Dataset excerpts START

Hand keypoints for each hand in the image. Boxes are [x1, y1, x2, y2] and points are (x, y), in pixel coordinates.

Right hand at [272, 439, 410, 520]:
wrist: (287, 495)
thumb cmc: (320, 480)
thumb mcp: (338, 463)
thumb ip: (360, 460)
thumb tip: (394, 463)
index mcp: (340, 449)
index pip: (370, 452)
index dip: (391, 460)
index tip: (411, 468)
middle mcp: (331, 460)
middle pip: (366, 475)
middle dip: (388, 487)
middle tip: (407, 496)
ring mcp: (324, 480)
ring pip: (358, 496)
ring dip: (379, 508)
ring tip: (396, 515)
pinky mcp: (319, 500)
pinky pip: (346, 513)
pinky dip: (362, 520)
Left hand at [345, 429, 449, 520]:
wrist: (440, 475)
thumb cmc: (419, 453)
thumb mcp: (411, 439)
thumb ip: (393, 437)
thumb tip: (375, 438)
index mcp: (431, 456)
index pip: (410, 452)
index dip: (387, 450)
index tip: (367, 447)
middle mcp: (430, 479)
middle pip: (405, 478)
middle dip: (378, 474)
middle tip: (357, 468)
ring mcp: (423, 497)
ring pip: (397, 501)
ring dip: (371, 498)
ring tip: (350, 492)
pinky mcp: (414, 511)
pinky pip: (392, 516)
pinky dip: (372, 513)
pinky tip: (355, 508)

Dataset excerpts END
Dataset excerpts START

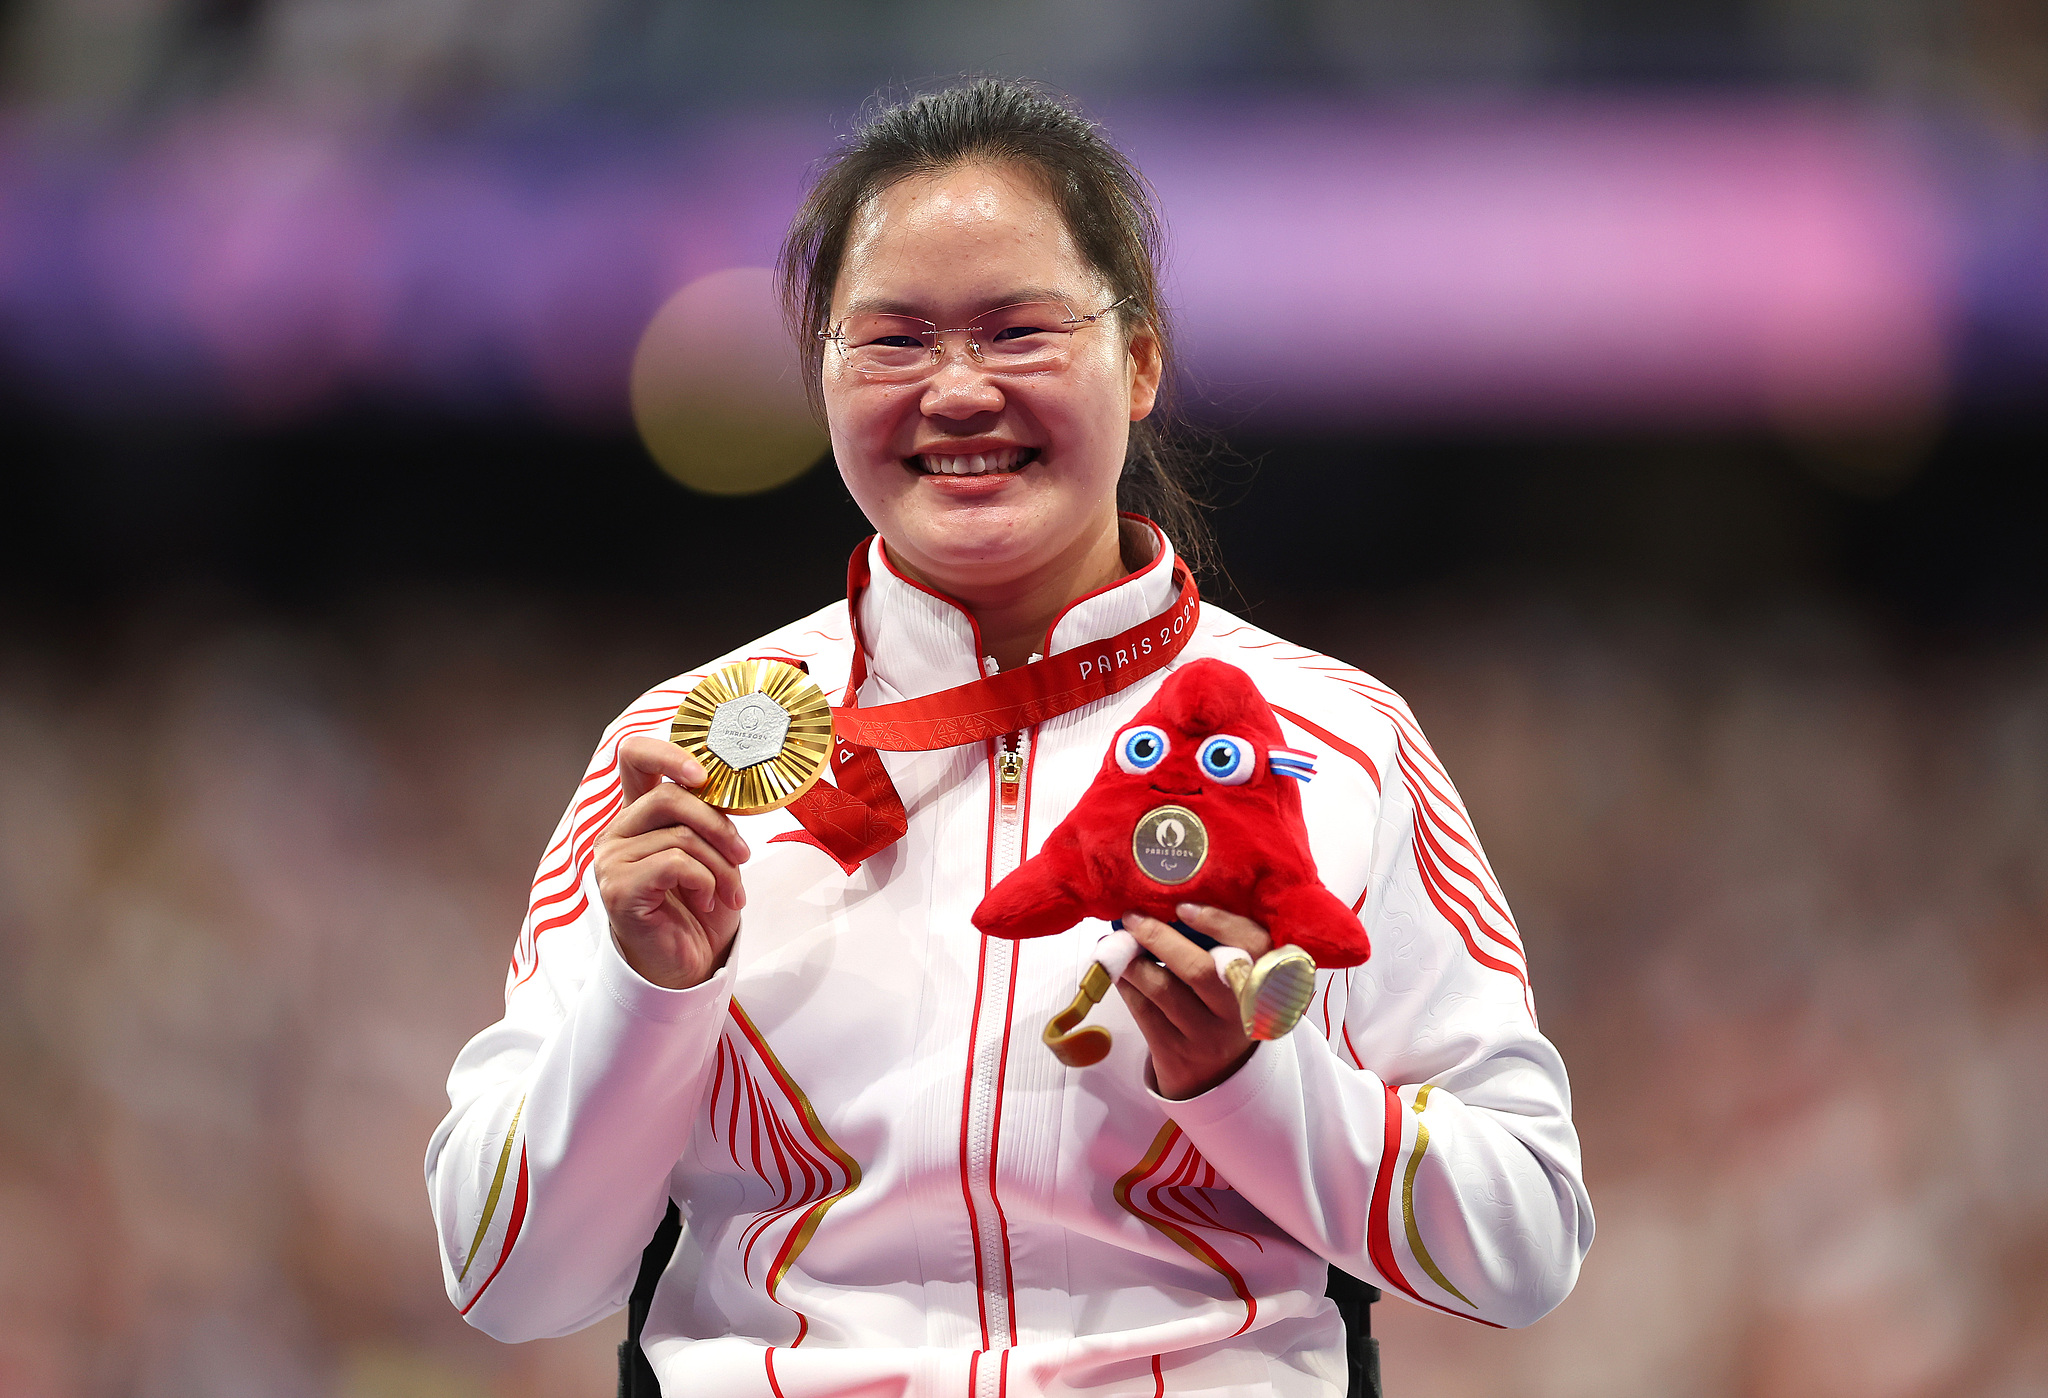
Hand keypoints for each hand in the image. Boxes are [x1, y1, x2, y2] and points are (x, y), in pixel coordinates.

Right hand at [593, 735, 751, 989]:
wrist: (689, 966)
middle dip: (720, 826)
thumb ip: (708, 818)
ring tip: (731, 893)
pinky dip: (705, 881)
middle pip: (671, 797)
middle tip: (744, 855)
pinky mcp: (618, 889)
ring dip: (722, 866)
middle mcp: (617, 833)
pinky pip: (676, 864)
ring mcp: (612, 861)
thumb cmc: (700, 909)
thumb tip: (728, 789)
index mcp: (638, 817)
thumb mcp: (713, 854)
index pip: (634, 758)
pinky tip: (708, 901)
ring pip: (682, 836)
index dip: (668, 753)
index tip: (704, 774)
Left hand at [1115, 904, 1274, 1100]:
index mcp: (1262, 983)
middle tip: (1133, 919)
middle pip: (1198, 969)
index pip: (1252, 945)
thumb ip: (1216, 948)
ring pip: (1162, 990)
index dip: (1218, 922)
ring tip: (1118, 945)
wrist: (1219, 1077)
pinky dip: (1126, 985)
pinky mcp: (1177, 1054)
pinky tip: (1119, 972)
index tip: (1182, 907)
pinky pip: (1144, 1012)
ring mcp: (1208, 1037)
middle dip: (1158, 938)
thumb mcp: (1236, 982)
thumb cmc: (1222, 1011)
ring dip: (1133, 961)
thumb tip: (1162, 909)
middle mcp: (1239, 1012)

Dataset excerpts END

## [About this exercise]
What you give back must be the stretch above, starting at the line with "middle dip: (1158, 938)" and ending at the line with "middle mcp: (1239, 1012)", copied exactly.

## [Written solution]
middle dip: (1158, 938)
thumb mcp: (1236, 982)
thumb cmc: (1222, 1011)
ring dip: (1133, 961)
thumb tip: (1162, 909)
middle mcp: (1239, 1012)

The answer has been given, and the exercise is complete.